— Ce que nous faisons ici !!! Oubliez-vous, ma chère, que nous attendons le Roi ! avait-elle répliqué avec indignation. J’avoue, quant à moi, que cette noble oisiveté de l’attente fidèle suffit à occuper mon cœur et mon esprit… Je serais fâchée qu’il en fût autrement pour la fille de votre père !
Et elle avait ajouté, lorsque, sans répondre, Claude était sortie :
— Je ne reconnais plus ma nièce ! Quelle légèreté, mon Dieu !
— Que voulez-vous, ma cousine, avait soupiré M. de Plouvarais qui était décidément en ses jours de hardiesse, elle a vingt ans… et voilà déjà pas mal d’années qu’elle « attend le roi !… » C’est une occupation qui peut paraître monotone à cet âge !
Cependant, il est vrai de dire que Claude ne se reconnaissait plus elle-même.

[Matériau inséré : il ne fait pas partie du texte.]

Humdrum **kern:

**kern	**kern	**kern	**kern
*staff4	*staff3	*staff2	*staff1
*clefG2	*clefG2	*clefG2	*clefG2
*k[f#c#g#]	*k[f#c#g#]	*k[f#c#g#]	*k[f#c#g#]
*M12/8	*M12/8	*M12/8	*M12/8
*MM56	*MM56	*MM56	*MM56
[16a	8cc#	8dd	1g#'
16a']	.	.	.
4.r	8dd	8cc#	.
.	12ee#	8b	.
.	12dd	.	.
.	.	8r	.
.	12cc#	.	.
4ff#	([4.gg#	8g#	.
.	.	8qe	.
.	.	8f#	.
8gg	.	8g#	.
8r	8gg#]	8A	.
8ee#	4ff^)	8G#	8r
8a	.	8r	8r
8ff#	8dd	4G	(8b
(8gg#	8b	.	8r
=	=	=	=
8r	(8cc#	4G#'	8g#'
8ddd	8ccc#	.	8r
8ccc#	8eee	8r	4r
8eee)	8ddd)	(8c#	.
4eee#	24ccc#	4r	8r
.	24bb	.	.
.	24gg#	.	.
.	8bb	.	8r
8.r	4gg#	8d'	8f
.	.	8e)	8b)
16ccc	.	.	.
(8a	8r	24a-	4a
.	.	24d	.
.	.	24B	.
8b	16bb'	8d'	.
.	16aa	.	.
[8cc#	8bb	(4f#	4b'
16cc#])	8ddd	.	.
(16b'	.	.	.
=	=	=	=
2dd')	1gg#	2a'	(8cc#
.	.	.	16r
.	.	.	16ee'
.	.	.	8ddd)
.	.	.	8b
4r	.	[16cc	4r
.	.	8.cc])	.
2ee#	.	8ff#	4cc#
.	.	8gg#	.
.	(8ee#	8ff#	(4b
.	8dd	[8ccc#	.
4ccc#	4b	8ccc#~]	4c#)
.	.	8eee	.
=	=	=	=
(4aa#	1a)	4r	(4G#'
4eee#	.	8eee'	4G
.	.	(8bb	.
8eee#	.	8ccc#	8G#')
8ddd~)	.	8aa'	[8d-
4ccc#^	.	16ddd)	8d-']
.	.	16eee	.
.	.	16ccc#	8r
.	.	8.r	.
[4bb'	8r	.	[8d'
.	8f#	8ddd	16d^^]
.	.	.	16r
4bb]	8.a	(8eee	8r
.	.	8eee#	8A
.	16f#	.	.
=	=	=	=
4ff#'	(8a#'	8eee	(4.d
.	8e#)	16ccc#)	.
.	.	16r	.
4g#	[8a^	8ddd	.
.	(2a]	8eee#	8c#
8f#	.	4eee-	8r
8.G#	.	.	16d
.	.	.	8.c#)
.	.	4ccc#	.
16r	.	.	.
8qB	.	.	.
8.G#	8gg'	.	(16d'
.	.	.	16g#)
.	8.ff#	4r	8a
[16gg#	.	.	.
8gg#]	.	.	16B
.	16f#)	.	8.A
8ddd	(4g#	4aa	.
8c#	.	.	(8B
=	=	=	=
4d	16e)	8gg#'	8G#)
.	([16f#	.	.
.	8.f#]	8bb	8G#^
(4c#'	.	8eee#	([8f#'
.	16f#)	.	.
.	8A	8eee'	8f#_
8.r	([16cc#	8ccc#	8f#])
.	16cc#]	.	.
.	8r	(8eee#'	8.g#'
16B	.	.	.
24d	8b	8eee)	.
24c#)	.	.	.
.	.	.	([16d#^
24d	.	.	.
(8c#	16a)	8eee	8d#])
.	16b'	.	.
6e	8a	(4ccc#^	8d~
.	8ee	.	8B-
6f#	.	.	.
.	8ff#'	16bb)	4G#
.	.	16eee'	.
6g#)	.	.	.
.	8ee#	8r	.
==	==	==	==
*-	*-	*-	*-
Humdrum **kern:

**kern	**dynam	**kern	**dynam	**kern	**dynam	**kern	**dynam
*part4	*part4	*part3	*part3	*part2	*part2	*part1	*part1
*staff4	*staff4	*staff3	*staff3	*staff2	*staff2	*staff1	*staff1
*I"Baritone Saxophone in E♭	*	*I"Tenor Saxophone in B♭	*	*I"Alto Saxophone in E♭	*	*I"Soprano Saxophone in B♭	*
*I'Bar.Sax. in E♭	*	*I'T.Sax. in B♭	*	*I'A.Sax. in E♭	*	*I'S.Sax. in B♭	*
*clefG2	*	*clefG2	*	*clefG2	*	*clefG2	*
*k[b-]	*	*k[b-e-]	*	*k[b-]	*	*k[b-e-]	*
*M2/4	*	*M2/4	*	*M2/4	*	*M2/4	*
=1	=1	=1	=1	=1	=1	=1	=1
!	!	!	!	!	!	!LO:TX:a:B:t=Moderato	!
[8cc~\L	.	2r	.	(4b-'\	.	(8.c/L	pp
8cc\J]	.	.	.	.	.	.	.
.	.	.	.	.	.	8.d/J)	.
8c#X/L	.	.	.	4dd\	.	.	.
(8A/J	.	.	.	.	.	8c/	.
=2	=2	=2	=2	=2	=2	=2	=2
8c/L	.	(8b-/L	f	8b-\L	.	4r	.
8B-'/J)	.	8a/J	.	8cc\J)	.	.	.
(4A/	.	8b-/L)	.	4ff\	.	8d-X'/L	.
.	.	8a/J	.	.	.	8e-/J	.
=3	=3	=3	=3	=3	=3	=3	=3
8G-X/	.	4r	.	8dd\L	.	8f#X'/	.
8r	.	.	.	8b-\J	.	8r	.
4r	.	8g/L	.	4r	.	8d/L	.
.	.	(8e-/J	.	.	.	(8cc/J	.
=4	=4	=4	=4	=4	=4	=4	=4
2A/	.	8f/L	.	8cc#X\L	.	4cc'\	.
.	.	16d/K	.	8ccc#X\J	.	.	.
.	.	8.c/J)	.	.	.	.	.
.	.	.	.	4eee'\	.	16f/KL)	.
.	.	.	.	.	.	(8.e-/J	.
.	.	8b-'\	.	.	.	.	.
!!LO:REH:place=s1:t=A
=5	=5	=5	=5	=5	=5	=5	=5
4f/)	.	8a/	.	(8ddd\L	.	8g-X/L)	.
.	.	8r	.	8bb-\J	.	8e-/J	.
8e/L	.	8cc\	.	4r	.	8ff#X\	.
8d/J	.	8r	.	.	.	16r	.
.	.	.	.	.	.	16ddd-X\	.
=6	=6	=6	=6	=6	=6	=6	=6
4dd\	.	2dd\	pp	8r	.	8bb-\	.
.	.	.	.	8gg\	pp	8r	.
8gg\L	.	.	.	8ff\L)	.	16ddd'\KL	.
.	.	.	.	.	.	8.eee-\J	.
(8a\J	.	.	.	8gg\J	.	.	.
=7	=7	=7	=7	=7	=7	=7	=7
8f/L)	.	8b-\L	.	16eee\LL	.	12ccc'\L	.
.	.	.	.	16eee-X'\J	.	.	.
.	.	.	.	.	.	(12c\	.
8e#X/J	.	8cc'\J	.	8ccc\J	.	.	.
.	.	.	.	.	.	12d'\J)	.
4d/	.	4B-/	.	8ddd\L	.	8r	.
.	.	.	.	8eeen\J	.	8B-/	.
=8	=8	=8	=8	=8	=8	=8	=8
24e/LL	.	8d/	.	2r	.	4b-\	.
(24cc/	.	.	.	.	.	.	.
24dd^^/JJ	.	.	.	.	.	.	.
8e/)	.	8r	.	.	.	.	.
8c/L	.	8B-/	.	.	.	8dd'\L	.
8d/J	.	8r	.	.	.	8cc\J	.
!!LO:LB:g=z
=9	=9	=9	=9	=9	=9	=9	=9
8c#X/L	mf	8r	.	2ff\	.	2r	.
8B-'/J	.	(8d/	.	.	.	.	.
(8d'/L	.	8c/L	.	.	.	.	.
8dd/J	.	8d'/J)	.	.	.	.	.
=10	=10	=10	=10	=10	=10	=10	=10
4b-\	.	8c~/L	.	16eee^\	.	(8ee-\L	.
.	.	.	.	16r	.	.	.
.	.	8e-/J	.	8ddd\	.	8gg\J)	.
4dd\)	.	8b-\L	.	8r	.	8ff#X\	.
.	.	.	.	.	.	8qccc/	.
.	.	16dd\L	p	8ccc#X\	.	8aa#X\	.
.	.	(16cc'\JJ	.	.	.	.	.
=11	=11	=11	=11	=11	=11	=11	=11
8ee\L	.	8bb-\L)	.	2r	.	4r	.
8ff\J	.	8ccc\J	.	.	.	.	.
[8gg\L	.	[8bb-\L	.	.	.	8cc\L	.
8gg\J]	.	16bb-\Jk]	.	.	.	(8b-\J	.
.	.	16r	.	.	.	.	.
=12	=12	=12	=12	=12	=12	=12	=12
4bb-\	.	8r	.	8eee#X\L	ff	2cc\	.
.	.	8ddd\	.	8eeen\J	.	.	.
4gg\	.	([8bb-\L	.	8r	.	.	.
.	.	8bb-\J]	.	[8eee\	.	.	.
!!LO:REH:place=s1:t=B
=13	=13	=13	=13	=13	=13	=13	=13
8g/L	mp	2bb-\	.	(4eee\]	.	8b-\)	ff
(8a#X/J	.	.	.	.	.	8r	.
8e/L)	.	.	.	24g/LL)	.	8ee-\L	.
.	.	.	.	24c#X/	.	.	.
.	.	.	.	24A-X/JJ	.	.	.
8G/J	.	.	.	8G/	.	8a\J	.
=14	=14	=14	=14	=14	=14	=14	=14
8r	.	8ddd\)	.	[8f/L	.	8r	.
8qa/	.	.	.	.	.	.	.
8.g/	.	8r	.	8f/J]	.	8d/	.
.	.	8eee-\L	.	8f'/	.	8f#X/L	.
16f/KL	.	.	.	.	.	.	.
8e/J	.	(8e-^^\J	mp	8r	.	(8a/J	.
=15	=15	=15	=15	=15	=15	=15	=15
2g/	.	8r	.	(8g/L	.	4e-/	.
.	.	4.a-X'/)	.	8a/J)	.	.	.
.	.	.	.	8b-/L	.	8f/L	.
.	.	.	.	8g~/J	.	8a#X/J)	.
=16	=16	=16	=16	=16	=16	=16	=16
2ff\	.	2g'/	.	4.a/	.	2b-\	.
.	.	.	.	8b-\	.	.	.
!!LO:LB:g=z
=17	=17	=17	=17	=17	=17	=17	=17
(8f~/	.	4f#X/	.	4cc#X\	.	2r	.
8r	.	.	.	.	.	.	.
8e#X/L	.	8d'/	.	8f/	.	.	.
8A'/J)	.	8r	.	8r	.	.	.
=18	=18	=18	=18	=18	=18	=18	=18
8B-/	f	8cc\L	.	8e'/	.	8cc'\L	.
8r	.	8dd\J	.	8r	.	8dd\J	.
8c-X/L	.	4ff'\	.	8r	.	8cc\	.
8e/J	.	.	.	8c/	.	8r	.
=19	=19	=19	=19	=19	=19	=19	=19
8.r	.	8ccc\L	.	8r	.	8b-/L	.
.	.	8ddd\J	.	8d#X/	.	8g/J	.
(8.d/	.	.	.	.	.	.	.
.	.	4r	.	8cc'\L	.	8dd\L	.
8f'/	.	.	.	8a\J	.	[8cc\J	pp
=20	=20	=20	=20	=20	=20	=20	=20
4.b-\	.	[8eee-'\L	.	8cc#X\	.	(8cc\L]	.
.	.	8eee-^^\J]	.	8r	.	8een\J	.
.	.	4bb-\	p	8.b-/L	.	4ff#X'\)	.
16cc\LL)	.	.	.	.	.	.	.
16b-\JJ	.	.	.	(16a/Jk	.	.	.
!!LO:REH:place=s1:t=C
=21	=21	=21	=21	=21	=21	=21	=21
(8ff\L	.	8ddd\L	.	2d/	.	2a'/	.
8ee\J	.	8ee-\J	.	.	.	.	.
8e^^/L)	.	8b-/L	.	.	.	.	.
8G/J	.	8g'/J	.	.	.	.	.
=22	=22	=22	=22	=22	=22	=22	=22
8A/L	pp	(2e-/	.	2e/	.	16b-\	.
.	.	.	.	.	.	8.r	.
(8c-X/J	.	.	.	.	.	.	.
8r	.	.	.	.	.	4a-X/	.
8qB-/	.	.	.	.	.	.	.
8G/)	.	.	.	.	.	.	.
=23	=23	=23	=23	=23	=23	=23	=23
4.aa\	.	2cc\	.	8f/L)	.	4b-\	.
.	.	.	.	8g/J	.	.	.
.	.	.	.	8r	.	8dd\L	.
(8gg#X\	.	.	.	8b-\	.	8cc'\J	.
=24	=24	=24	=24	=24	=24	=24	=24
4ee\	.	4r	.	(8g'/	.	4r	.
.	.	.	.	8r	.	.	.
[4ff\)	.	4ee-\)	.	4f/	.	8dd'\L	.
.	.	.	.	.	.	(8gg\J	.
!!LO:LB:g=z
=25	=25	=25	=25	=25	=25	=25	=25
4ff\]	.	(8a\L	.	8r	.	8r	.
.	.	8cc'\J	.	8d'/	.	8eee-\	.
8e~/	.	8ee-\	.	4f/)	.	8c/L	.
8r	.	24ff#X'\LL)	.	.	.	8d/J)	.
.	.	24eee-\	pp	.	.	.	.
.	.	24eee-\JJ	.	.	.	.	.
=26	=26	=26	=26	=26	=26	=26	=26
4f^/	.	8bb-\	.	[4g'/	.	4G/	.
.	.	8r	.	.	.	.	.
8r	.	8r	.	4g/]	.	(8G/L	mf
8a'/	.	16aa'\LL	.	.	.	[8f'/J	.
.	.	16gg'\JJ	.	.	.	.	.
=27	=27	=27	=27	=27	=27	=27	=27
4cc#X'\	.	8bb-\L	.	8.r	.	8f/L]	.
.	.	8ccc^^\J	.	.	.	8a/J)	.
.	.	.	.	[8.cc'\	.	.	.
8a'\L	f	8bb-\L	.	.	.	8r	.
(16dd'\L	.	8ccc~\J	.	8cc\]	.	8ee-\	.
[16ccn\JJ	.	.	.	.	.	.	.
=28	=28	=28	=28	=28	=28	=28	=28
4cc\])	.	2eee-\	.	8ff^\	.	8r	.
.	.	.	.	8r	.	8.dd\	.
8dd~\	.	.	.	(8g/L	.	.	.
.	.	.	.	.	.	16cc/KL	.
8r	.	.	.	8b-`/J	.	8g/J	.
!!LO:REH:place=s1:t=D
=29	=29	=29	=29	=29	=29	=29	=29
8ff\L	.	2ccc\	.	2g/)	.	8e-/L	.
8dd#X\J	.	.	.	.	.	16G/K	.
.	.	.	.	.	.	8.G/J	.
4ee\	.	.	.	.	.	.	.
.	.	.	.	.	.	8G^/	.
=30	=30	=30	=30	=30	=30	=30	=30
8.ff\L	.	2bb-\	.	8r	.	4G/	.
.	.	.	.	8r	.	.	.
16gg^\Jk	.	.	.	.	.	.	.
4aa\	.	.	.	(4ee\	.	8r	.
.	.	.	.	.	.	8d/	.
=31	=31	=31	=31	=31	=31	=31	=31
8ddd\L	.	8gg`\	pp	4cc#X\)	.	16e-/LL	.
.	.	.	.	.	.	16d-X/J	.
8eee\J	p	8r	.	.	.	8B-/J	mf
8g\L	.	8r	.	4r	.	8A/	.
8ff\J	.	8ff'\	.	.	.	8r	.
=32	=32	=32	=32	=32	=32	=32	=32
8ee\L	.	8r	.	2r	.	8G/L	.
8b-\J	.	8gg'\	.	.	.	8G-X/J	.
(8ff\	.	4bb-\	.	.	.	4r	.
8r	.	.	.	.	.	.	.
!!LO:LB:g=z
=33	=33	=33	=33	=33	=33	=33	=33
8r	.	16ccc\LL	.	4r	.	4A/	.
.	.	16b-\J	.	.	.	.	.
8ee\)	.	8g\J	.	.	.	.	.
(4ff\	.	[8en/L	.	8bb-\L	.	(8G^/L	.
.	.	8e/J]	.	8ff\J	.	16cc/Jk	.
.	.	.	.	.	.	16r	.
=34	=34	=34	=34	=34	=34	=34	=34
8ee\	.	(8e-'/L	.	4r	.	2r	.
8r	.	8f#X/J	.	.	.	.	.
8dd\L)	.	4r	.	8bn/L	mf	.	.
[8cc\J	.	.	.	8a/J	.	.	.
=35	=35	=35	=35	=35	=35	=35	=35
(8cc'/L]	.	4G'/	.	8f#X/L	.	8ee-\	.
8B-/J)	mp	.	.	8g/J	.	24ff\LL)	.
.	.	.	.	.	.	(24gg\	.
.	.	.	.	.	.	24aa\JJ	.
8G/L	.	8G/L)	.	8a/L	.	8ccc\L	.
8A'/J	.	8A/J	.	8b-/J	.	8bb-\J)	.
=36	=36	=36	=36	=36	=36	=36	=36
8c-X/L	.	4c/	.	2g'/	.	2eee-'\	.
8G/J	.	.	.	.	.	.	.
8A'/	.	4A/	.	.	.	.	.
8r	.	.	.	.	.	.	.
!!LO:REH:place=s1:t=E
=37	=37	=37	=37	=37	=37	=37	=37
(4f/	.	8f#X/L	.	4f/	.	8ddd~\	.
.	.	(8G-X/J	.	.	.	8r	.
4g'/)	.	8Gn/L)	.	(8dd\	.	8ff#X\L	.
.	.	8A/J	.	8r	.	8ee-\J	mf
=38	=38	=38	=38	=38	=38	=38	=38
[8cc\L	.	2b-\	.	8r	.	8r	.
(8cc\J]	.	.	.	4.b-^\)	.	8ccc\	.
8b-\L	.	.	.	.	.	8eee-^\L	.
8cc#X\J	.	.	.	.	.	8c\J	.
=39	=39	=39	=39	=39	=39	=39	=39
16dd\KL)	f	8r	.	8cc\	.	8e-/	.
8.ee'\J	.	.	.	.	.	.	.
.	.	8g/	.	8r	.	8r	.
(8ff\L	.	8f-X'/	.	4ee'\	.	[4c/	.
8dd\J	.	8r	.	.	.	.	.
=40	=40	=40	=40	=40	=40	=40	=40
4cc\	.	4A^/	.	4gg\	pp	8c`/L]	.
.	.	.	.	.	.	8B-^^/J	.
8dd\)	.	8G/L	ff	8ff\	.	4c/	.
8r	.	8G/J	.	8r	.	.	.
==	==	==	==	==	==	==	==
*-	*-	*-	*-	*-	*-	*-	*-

Ah ! certes, elle l’avait savourée, cette « noble oisiveté de l’attente fidèle » qui suffisait au cœur et à l’esprit de mademoiselle Charlotte !
Mais qu’eût pensé mademoiselle Charlotte elle-même, si, par impossible, elle avait acquis la certitude que le roi ne reviendrait pas ou que — en admettant qu’il revînt un roi — ce roi ne pourrait plus être celui qu’elle avait jusqu’à présent attendu ? Mademoiselle Charlotte, en telle occurrence, n’eût assurément plus trouvé à attendre, aucune joie. Et tout à coup, la vie lui eût semblé très vide et très inutile…
Rien ne remplit plus complètement la vie la plus vide, n’éclaire plus lumineusement la vie la plus sombre, n’adoucit plus délicieusement la vie la plus rude qu’un espoir bien cher qu’on porte en soi, dans son cœur, à toute minute, comparable à ces essences précieuses d’Orient dont quelques gouttes, soigneusement enfermées dans le chaton d’une bague, suffisent à parfumer les moindres choses qu’on touche…
Ce talisman, Claude l’avait possédé, mais elle venait de le perdre. Elle ne comptait plus sur le retour miraculeux de Gérard de Chanteraine. Et d’ailleurs, eût-elle cru revoir un jour le fiancé tant attendu, qu’elle ne s’en fût sentie que plus triste et plus découragée encore.
Ce n’était pas cependant que son imagination eût définitivement rompu avec le monde enchanté des choses que les gens très sensés jugent impossibles ; à de certaines heures, il lui arrivait encore de découvrir dans ce monde bien heureux, des routes charmantes, jusque-là ignorées… mais elle ne se sentait plus la force d’y marcher sans appui et quand, tout récemment, lasse, lasse de se contraindre, elle s’était décidée à raconter tout haut l’histoire merveilleuse qui lui exaltait l’esprit et reposait après tout sur une donnée bien réelle, elle n’avait éveillé dans son entourage qu’une surprise paresseuse et presque incrédule.
Mademoiselle Charlotte avait pour principe de ne point se fatiguer la tête à chercher le pourquoi de ce qu’elle jugeait incompréhensible.